▸ Goal of the exercise
Scan the data below. Pull out each line where "axis" occurs.

(Stored data entries)
·····

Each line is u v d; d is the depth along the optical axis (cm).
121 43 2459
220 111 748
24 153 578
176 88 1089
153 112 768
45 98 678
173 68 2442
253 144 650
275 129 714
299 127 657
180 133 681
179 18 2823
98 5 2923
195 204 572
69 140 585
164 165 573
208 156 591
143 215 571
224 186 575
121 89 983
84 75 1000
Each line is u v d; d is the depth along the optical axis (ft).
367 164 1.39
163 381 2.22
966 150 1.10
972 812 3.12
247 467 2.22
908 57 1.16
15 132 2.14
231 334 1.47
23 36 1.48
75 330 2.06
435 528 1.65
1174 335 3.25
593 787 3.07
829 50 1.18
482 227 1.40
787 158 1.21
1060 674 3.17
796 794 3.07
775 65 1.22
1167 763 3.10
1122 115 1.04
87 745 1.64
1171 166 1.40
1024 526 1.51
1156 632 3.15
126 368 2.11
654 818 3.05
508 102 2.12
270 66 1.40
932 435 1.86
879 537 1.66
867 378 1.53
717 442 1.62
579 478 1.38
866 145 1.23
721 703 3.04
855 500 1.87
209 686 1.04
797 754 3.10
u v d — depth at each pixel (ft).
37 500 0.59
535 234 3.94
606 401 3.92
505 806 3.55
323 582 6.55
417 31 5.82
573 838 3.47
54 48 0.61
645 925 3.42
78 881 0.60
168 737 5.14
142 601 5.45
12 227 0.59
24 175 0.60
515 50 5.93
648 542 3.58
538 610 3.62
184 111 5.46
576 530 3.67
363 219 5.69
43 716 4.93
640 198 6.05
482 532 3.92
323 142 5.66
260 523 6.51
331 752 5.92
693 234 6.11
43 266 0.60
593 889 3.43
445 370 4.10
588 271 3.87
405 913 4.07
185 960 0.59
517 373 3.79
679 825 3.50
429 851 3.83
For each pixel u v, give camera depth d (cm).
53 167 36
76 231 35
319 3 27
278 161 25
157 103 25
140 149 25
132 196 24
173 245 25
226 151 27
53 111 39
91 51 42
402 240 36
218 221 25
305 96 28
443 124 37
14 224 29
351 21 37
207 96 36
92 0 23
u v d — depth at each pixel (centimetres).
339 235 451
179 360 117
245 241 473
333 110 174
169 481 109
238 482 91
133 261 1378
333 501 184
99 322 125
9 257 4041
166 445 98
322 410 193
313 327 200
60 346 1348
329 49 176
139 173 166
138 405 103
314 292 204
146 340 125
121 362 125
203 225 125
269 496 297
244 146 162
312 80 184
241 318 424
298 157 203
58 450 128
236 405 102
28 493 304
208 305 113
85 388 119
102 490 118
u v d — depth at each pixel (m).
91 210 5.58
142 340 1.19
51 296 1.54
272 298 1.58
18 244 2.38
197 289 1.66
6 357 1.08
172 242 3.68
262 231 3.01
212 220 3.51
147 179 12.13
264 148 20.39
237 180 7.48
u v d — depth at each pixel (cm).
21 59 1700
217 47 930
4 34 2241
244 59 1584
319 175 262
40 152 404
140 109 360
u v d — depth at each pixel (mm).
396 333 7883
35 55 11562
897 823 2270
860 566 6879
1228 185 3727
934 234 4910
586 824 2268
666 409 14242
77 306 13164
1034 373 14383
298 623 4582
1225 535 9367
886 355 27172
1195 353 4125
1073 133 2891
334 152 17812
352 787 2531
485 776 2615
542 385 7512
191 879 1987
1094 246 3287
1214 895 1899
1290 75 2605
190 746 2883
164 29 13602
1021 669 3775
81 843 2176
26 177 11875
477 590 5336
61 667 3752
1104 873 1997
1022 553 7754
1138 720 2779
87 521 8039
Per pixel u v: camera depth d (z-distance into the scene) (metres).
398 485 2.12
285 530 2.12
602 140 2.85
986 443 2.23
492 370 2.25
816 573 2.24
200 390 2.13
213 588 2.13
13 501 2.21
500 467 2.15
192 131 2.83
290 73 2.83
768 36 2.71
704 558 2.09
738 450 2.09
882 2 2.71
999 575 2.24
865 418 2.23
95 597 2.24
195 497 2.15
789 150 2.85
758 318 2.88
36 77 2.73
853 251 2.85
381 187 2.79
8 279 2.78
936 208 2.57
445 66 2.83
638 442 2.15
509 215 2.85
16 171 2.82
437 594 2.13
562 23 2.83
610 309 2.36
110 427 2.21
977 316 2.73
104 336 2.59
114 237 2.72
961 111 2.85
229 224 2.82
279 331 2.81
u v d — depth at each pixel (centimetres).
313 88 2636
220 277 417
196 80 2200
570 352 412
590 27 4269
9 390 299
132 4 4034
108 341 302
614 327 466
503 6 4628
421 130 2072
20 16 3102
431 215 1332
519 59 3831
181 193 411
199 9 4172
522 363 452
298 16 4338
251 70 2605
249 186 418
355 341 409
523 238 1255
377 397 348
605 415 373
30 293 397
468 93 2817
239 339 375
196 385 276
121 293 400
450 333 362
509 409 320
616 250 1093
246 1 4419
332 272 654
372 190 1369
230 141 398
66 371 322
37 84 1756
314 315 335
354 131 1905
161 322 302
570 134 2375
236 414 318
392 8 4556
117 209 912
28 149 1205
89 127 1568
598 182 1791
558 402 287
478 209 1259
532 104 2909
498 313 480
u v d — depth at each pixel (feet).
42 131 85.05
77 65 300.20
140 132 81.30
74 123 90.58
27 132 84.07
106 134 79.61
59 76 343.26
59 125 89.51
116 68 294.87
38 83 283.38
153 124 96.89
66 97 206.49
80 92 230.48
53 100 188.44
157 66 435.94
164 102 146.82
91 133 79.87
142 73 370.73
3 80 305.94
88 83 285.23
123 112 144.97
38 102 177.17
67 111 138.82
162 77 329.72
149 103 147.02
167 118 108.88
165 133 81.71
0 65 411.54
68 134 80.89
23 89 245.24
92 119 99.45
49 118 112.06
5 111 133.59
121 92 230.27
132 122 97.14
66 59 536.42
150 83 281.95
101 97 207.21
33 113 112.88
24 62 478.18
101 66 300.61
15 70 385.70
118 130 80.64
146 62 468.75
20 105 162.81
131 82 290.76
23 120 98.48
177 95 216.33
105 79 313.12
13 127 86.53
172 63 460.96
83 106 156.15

·····

▸ Exercise result
Each line is u v d; d is the depth along the optical axis (cm).
Each line is u v d; d is the depth along the optical axis (ft).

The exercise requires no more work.